[The Scouts of the Valley by Joseph A. Altsheler]@TWC D-Link bookThe Scouts of the Valley CHAPTER XIV 8/30
Henry knew that it must be very near, or it would have been wholly invisible on such a dark night. "I think, Mrs.Newton," he said, "that this is the river of which you spoke, and the cliffs seem to drop down just as you said they would." The woman smiled. "Yes," she said, "you've done well with my poor guess, and the boat must be hidden somewhere near here." Then she sank down with exhaustion, and the two older children, unable to walk farther, sank down beside her.
But the two who slept soundly on the shoulders of Long Jim and Tom Ross did not awaken.
Henry motioned to Jim and Tom to remain there, and Shif'less Sol bent upon them a quizzical and approving look. "Didn't think it was in you, Jim Hart, you old horny-handed galoot," he said, "carryin' a baby that tender.
Knew Jim could sling a little black bar 'roun' by the tail, but I didn't think you'd take to nussin' so easy." "I'd luv you to know, Sol Hyde," said Jim Hart in a tone of high condescension, "that Tom Ross an' me are civilized human bein's.

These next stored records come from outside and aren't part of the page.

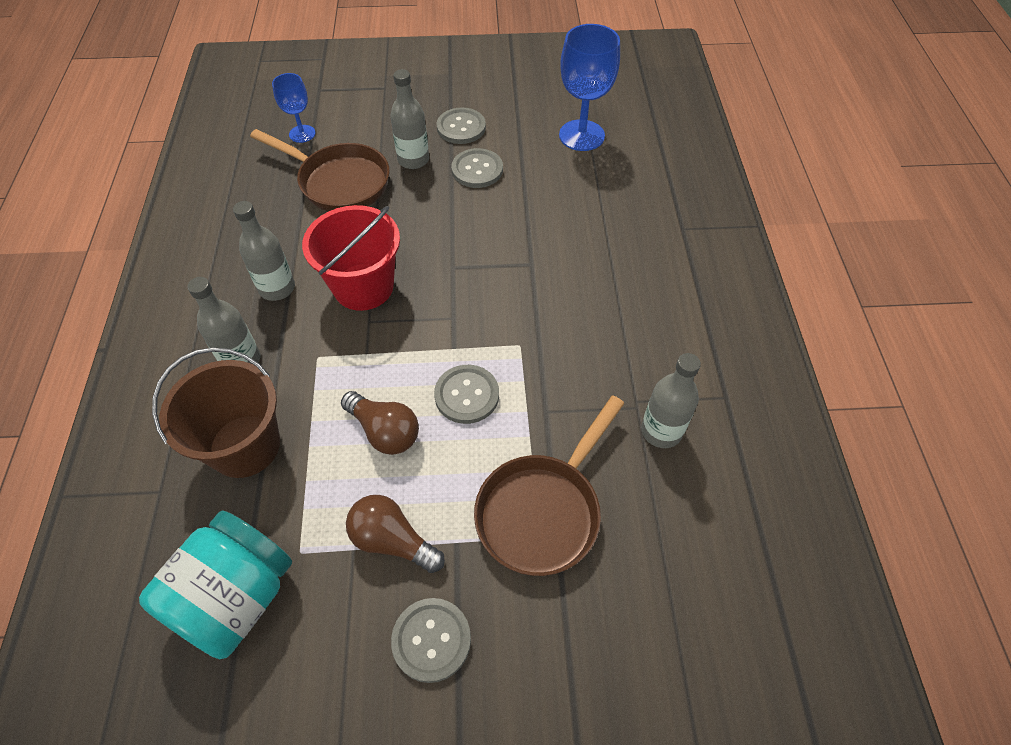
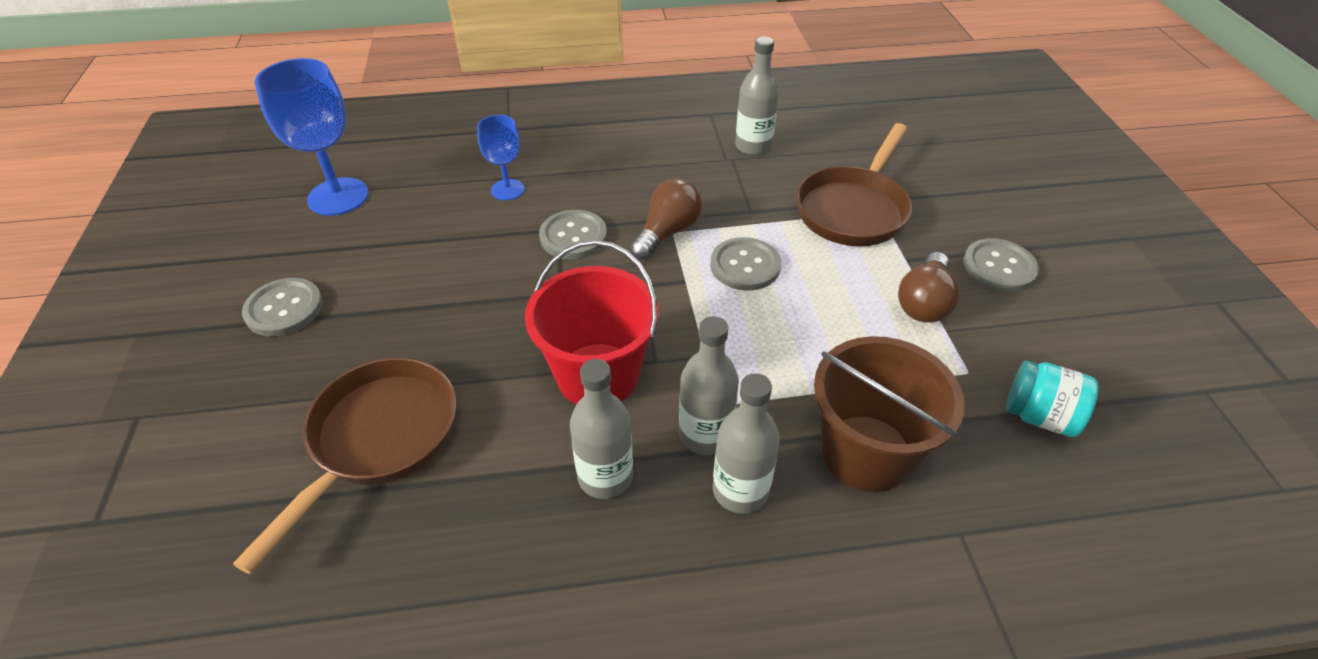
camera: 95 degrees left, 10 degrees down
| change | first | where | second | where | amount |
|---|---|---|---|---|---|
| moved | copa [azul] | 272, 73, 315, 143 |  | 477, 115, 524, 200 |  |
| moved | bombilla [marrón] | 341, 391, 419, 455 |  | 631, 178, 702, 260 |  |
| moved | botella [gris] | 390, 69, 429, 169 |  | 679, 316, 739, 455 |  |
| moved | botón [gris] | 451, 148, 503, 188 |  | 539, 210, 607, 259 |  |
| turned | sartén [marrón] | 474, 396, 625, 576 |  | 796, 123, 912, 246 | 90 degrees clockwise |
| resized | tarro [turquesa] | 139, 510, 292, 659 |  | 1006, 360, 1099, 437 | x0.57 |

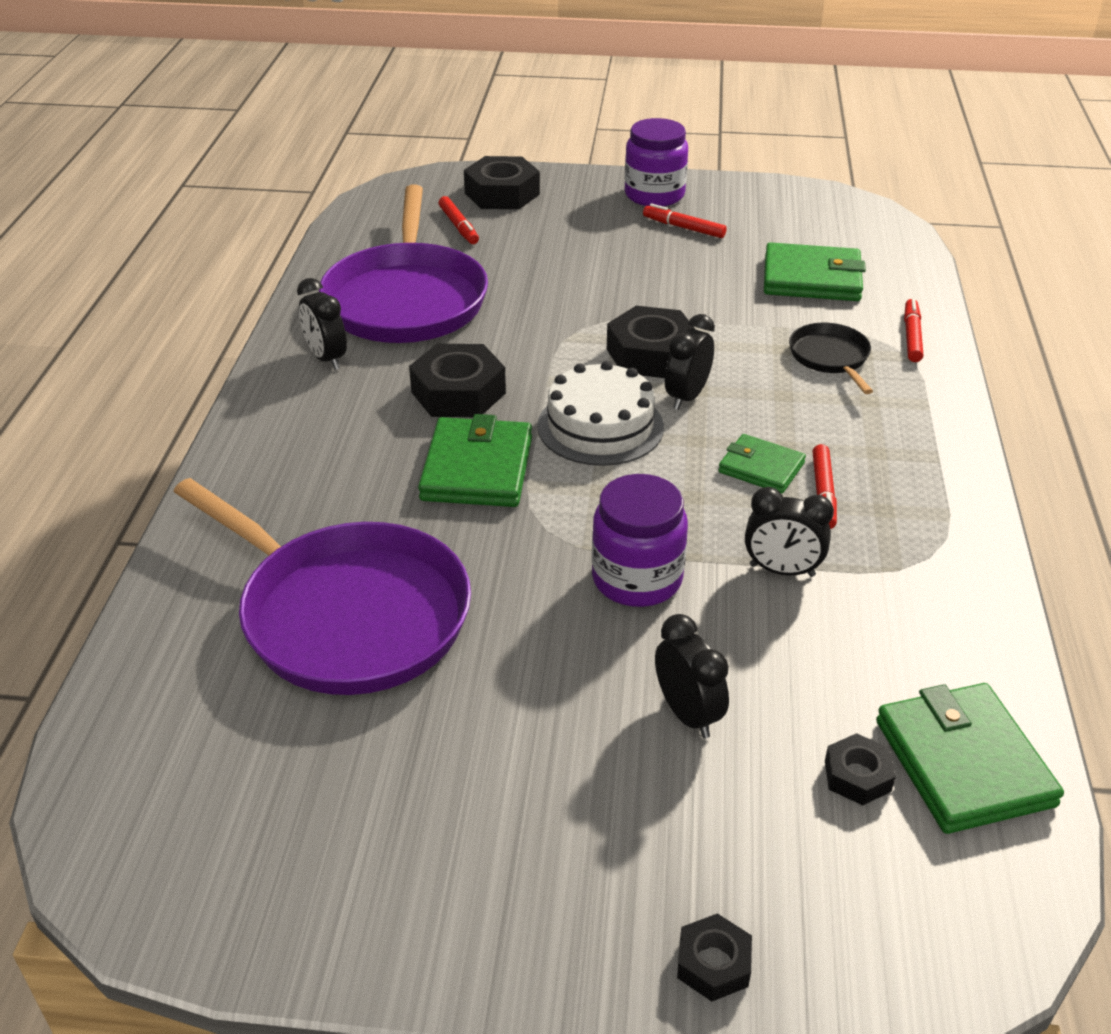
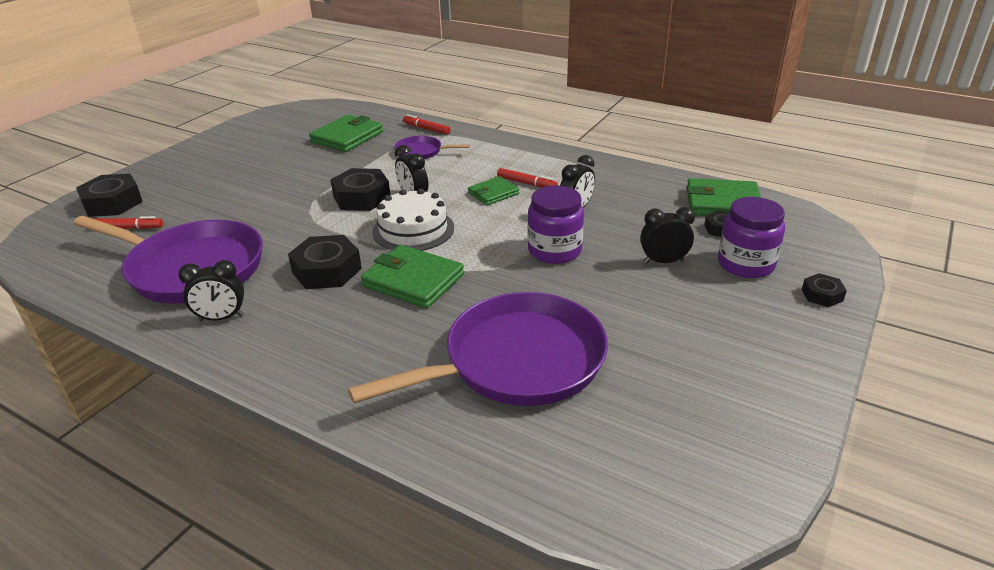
camera: 65 degrees left, 5 degrees down
| change | first | where | second | where | amount |
|---|---|---|---|---|---|
| removed | rotulador [rojo] | 643, 203, 727, 238 |  |  |  |
| moved | tarro [morado] | 625, 118, 688, 207 |  | 718, 197, 785, 278 |  |
| recoloured | sartén [negro] | 789, 323, 873, 394 | sartén [morado] | 394, 136, 470, 159 |  |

In face uv danger we are ez brave ez forty thousand lions, but with the little an' the weak we're as easy an' kind an' soft ez human bein's are ever made to be." "You're right, old hoss," said Tom Ross. "Well," said the shiftless one, "I can't argify with you now, ez the general hez called on his colonel, which is me, an' his major, which is Paul, to find him a nice new boat like one o' them barges o' Clepatry that Paul tells about, all solid silver, with red silk sails an' gold oars, an' we're meanin' to do it." Fortune was with them, and in a quarter of an hour they discovered, deep among bushes growing in the shallow water, a large, well-made boat with two pairs of oars and with small supplies of parched corn and venison hidden in it. "Good luck an' bad luck come mixed," said the shift-less one, "an' this is shorely one o' our pieces o' good luck.